On Feb. 16, it certainly felt as though spring had sprung on Drexel University’s campus. Midterms had come and gone, the sun was shining, and the bleak winter months were already beginning to fade into the background. While these spring feelings tend to be associated with new beginnings and hope for the future, this day for Drexel basketball was more about looking back and reflecting on the careers and contributions of their senior team members, who were playing their last game in front of their home fans at the Daskalakis Athletic Center.
Prior to tipoff, the five senior players, Major Canady, Rodney Williams, John Moran, Mohamed Bah and Elgin Ford Jr., as well as two managers, Talia Epstein and Hayley McKnight, were honored with introductions over the PA system and presented with framed photographs commemorating the contributions that they have made to the Drexel basketball program. In a classy move, head coach Zach Spiker capped off the night’s festivities by starting all five of these seniors to the delight of all in attendance.
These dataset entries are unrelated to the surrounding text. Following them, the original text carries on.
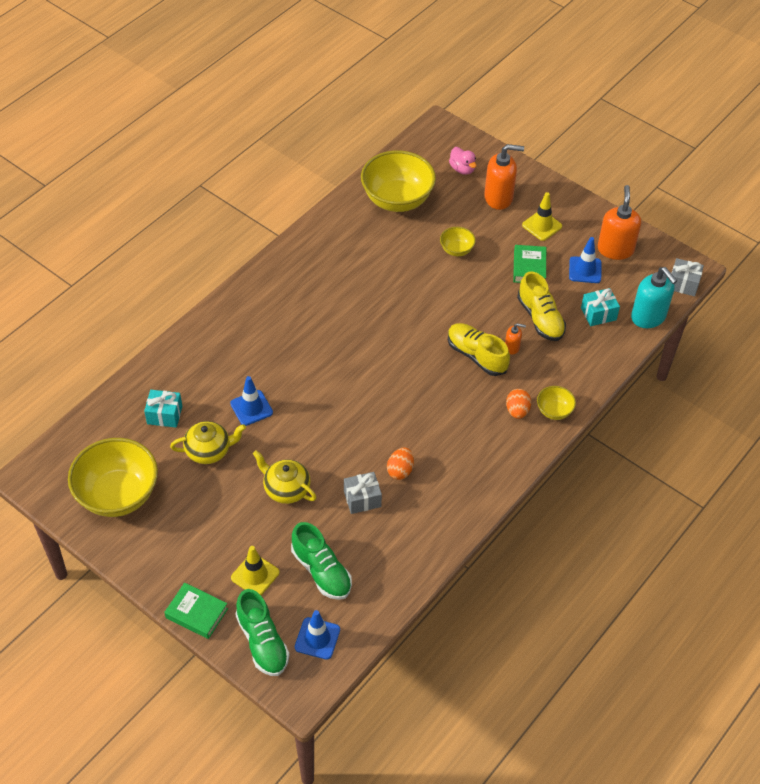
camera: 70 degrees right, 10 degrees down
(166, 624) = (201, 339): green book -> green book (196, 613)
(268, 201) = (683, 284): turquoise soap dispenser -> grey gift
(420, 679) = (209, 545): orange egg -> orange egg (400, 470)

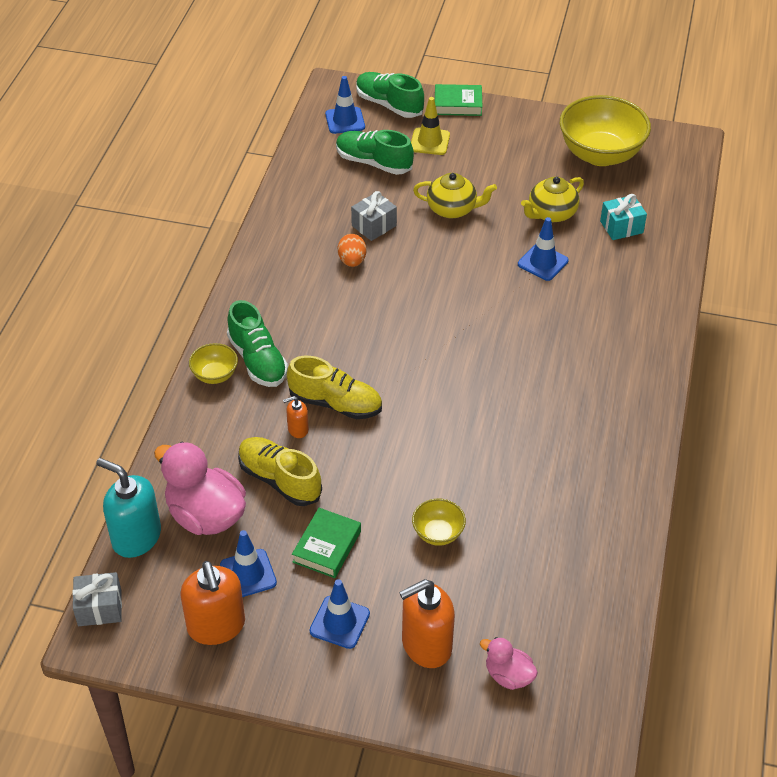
camera: 155 degrees right, 5 degrees down
(397, 200) = (566, 579): yellow bowl -> none
(517, 411) = (257, 360): orange egg -> green shoe
(529, 267) = (327, 546): green book -> green book turned 45 degrees clockwise
(542, 226) = (339, 622): yellow traffic cone -> blue traffic cone
(598, 314) = (205, 515): turquoise gift -> pink duck

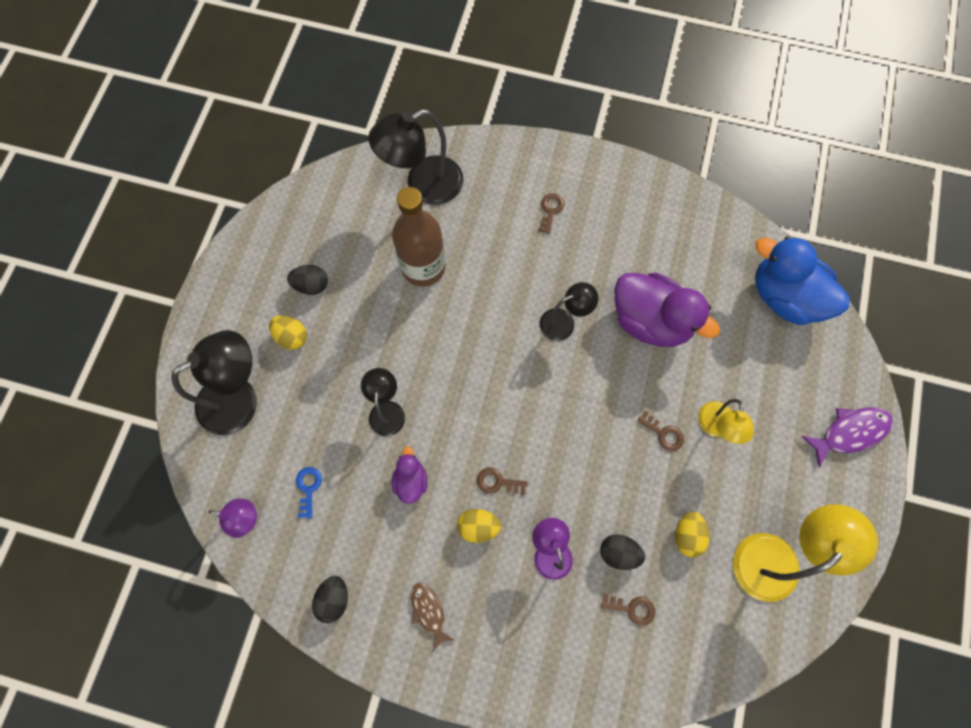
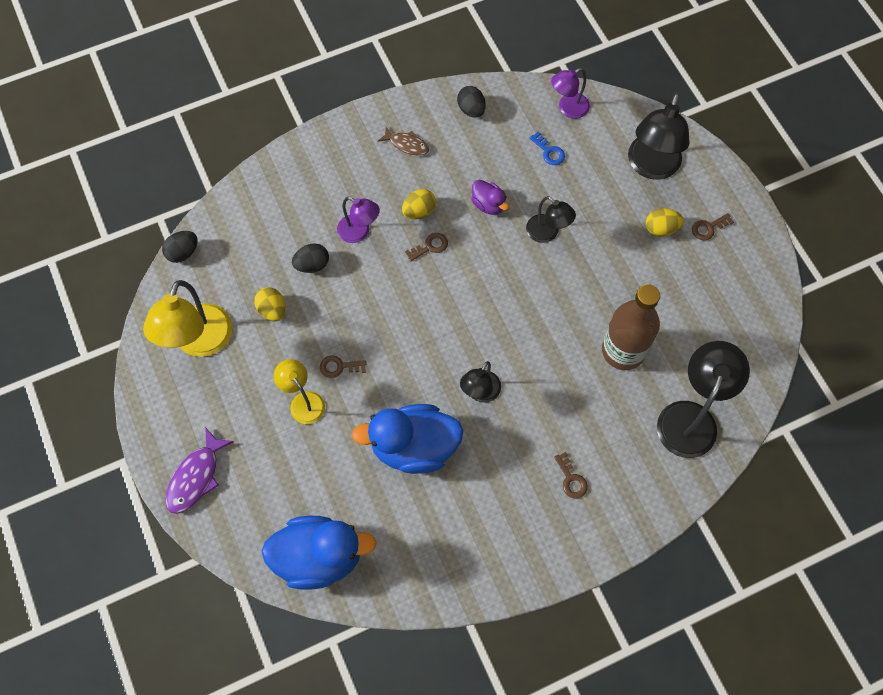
camera: 140 degrees right, 5 degrees down
(311, 285) = (687, 273): black egg -> black egg (183, 252)
(632, 608) = (278, 239): brown key -> brown key (708, 228)
(650, 321) = (414, 447): purple duck -> blue duck

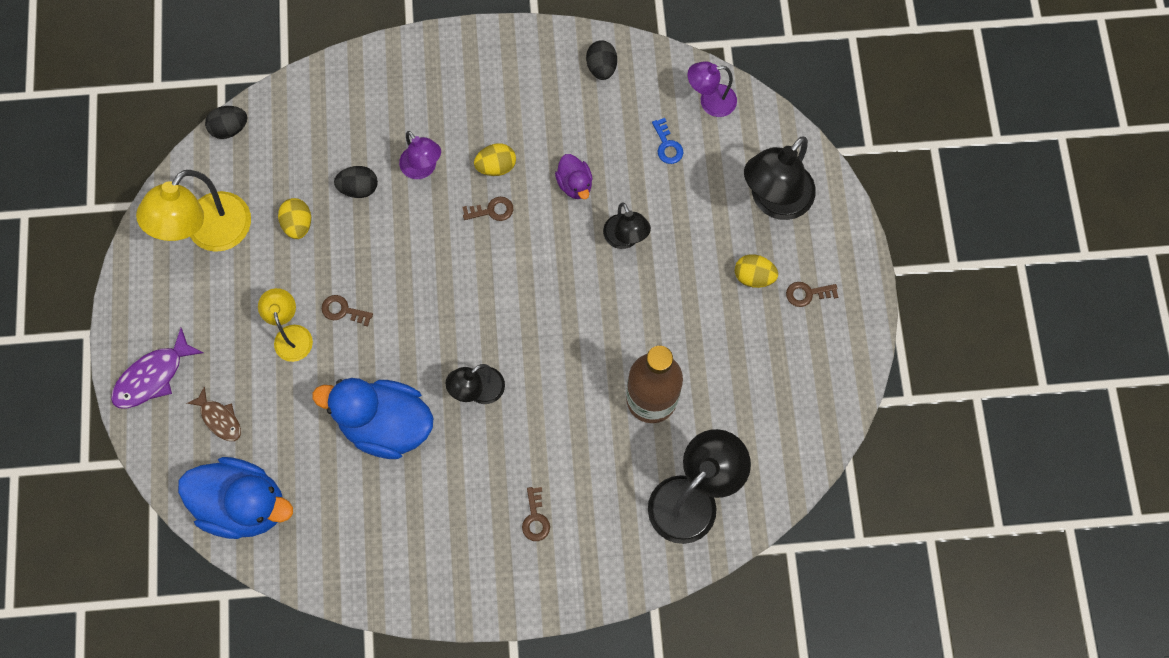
camera: 20 degrees right, 5 degrees up
(407, 144) = (514, 85): brown fish -> brown fish (219, 418)

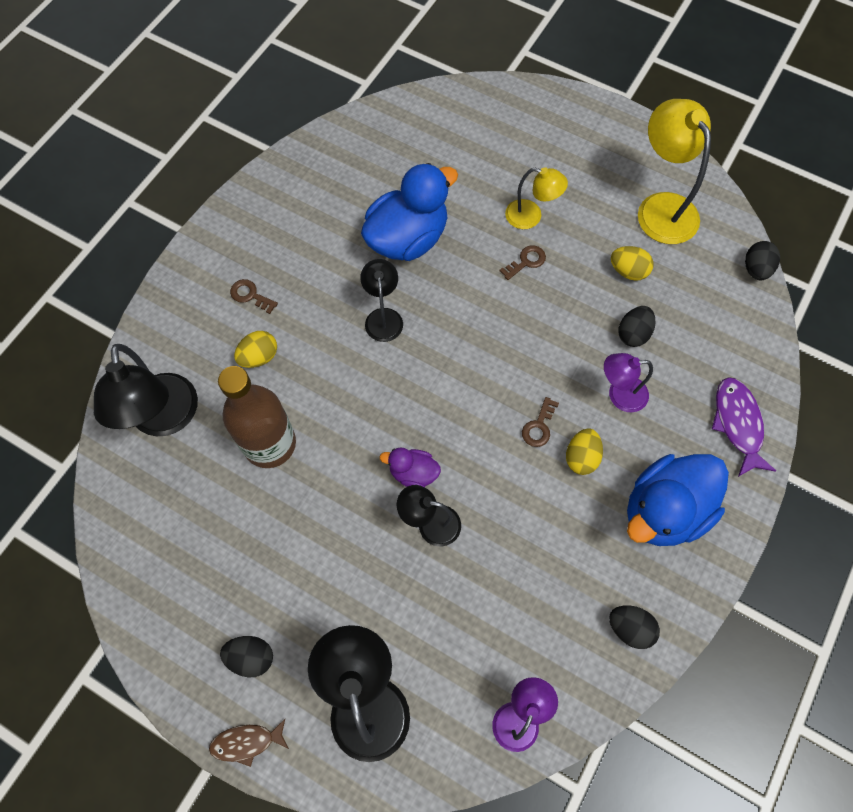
camera: 125 degrees right, 5 degrees down
(153, 376) = (562, 116): purple fish -> purple fish (737, 424)
(219, 418) = (497, 139): brown fish -> brown fish (246, 742)
(244, 504) = (419, 122): blue duck -> blue duck (664, 510)
(575, 184) = (517, 515): purple duck -> purple duck (413, 473)
(667, 145) = (499, 633): blue key -> none
(753, 276) = (307, 617): yellow egg -> yellow egg (259, 357)
(807, 294) = (251, 657): brown key -> black egg

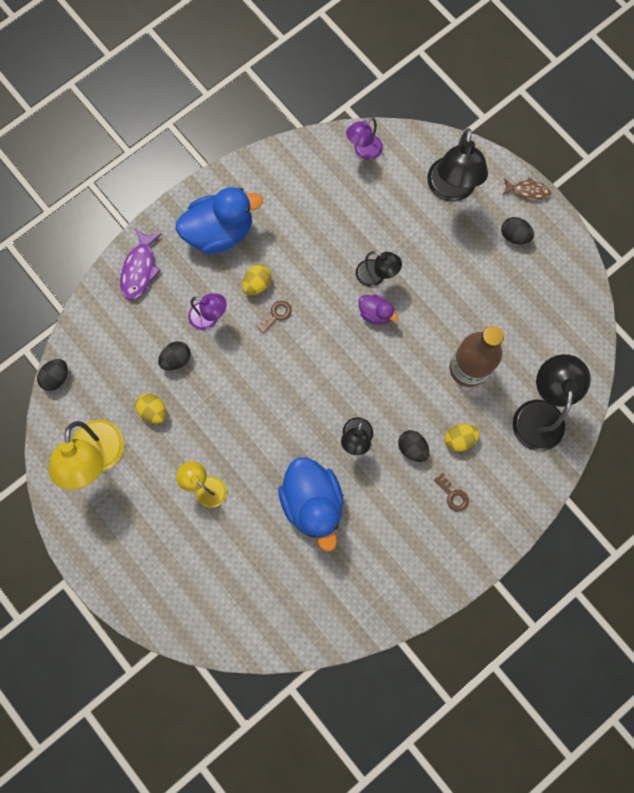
camera: 160 degrees left, 10 degrees up
(407, 239) = (312, 502): blue duck -> blue duck turned 90 degrees counterclockwise
(526, 261) = (227, 448): brown key -> none
(629, 628) = (277, 173): black egg -> black egg (412, 448)

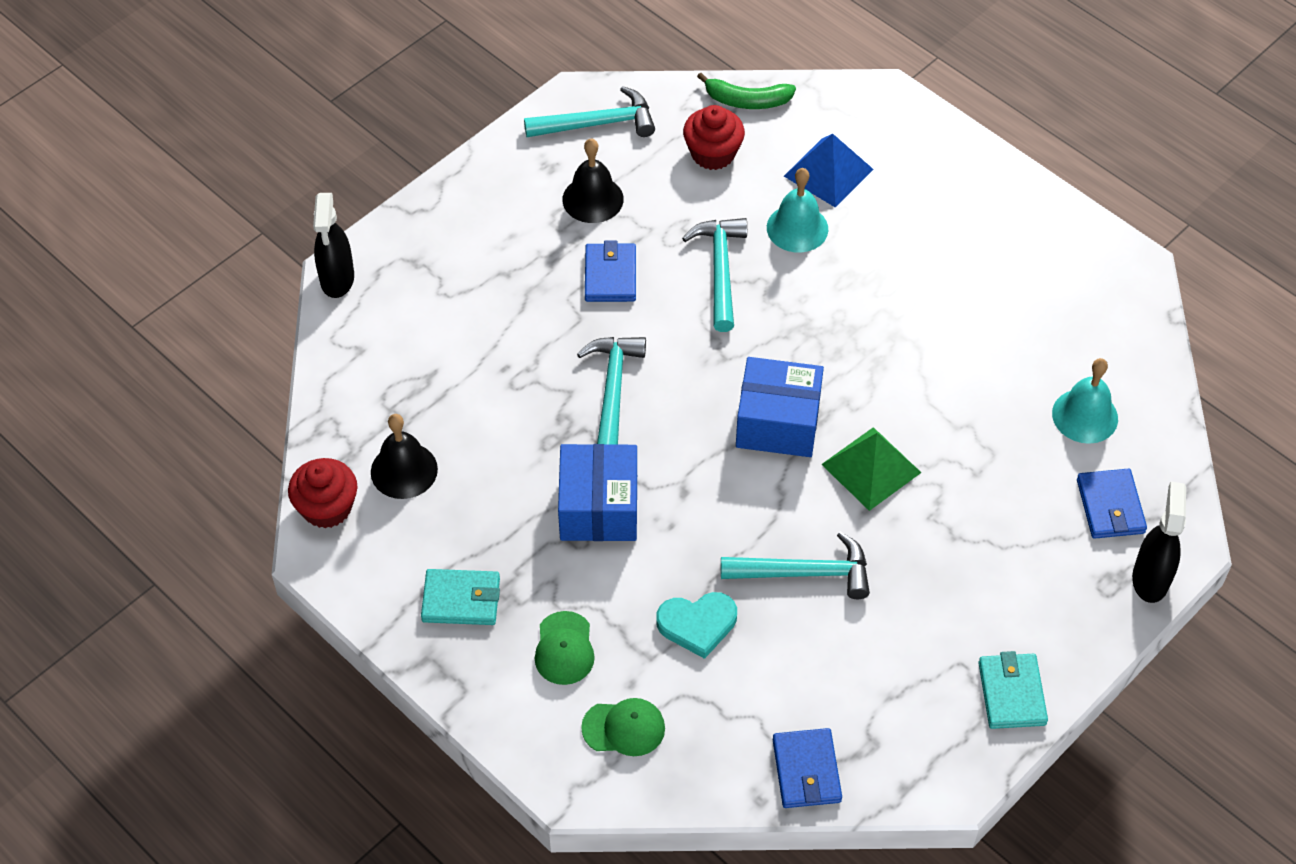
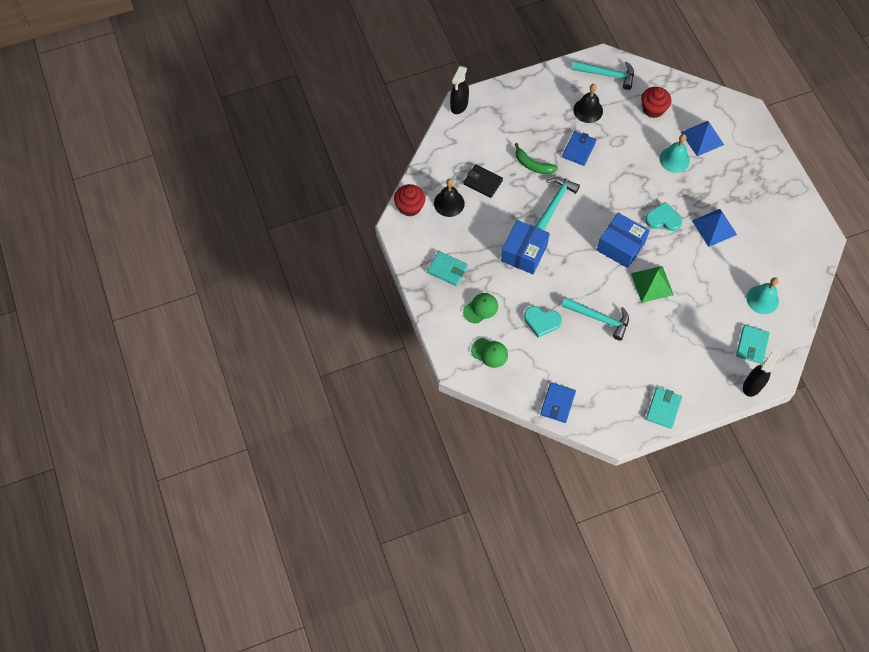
camera: 25 degrees right, 10 degrees up
(453, 405) = (483, 182): none -> black wallet
(564, 648) = (480, 308): green cap -> green cap turned 150 degrees counterclockwise
(720, 271) = (629, 166): turquoise hammer -> none
(747, 101) = (681, 89): green banana -> green banana (533, 165)
(831, 342) = (663, 219): none -> turquoise heart
(931, 321) = (714, 227): none -> blue pyramid
(1110, 506) = (752, 345): blue wallet -> turquoise wallet

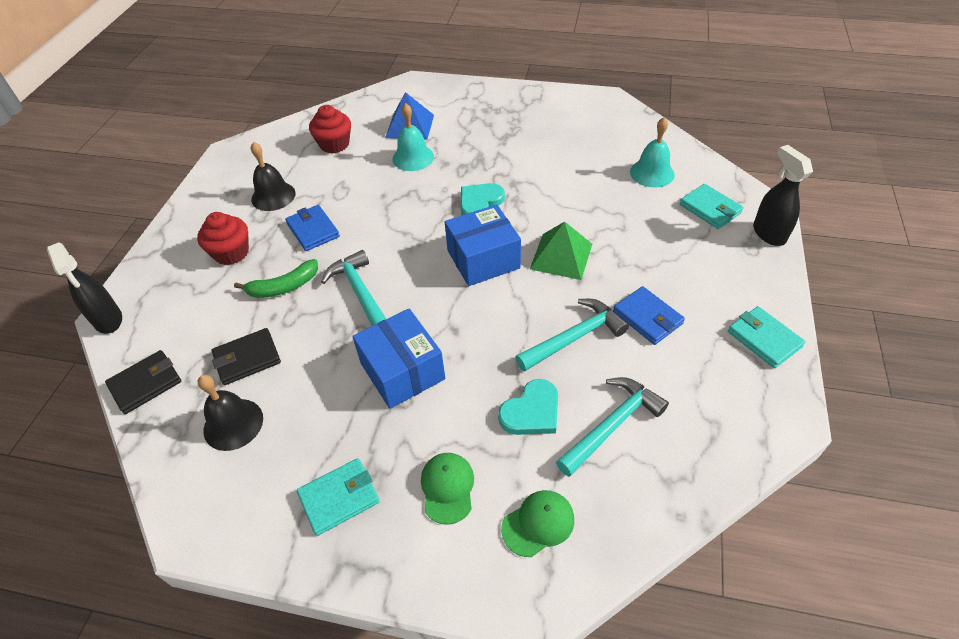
camera: 55 degrees left, 15 degrees down
(410, 207) = (180, 488): red cupcake -> red cupcake (231, 253)
(441, 151) = (146, 384): none -> black wallet
(557, 403) = (691, 471): blue wallet -> blue wallet (647, 318)
(607, 75) = (251, 159): turquoise hammer -> turquoise hammer (612, 425)
(714, 227) = (528, 167): blue pyramid -> none

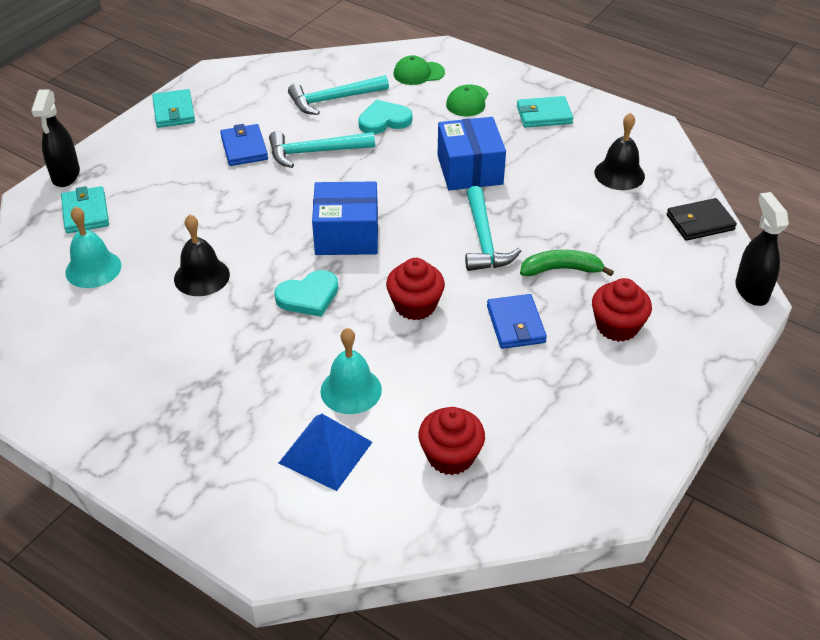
camera: 160 degrees left, 5 degrees down
(247, 358) = (605, 216): black wallet -> none
(273, 196) = (557, 391): black bell -> black bell (201, 276)
(396, 220) = (415, 305): none -> red cupcake
(561, 256) = (270, 215): green pyramid -> none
And while all the seniors received a raucous reception from an above-average crowd gathered in the student section, one name above all others received extra buzz from the stands. Big man Rodney Williams has quietly put together a career worthy of all-time acclaim, capped off by a truly stellar senior campaign. This 2016-2017 season has resulted in a stat line that ranks in the top 10 in the league in scoring (sixth), rebounding (seventh), field goal percentage (second) and blocks (ninth).
So, it seemed only fitting that the opening possession for the Dragons on the offensive end was focused on getting Williams the ball, a gesture that he reciprocated by taking the pass on the left wing, driving middle, and sinking a right-handed layup with relative ease.
Their guests James Madison University, however, were not afraid to spoil any sort of party for Williams and Drexel, using their big men Tom Vodanovich and Ivan Lucic to pound the ball inside and relying on steady free throw shooting for much of their offense. On the other end, Joey McLean did his best Patrick Beverley impression, dogging freshman Kurk Lee the entire length of the court and clearly frustrating the point guard with his constant activity.
As has often been the case this season, Drexel’s offensive story very closely mirrored the activity of its best player and ball handler, Lee. As the first half waned, he was able to wriggle free to knock down a trio of three pointers, sparking momentum that he and his teammates carried into the second. A stellar series of a runner, three from the top of the key, and deflection on the defensive end in successive possessions early on in that frame seemingly ignited him to do what he does best: create for his teammates.
At the 12:15 mark, Lee sparked a break leading to an and-1 for senior Mohamed Bah. Then, after Rodney Williams whipped across-court pass for one of junior Sammy Mojica’s four three-pointers, Lee continued the assist party with a feed to a wide open freshman Sam Green in the corner for yet another triple.
In the coaching chess match that is ever-present behind the scenes of a Division I contest, JMU head coach Louis Rowe appeared to make the decisive move with 6 minutes remaining. Seeing a surging Dragons attack, Rowe responded by putting back on his full court press that had so thoroughly discouraged Kurk Lee in the first. The impact was immediate: a quick turnover and score, a jump ball, and another near turnover tangibly altered the momentum of the game.
With the Dragons left struggling to get the ball into their playmaker’s hands and get across half court, they would see their offense slump for a stretch in the final 5 minutes of the game that resulted in no field goals over the final 6:40 of the contest.
With offensive inefficiency at this alarmingly high of a rate, unfortunately no amount of good karma from Senior Day could save them. When sent to the line, the Dukes closed out the contest unfazed and saw three-point attempt after three-point attempt for the home team catch iron. The final: an emotional 70-64 loss for the Dragons.
After dropping their season finale in an ugly game with the College of Charleston 80-67, the Dragons now find themselves looking their basketball mortality square in the eyes. No. 10-seeded Drexel had a few days to gather their thoughts and energy before having a chance at redemption against none other than the seventh-seeded James Madison Dukes on Friday, March 3. If Zach Spiker and the Dragons hope to salvage their season with a tournament run, the time for action is now.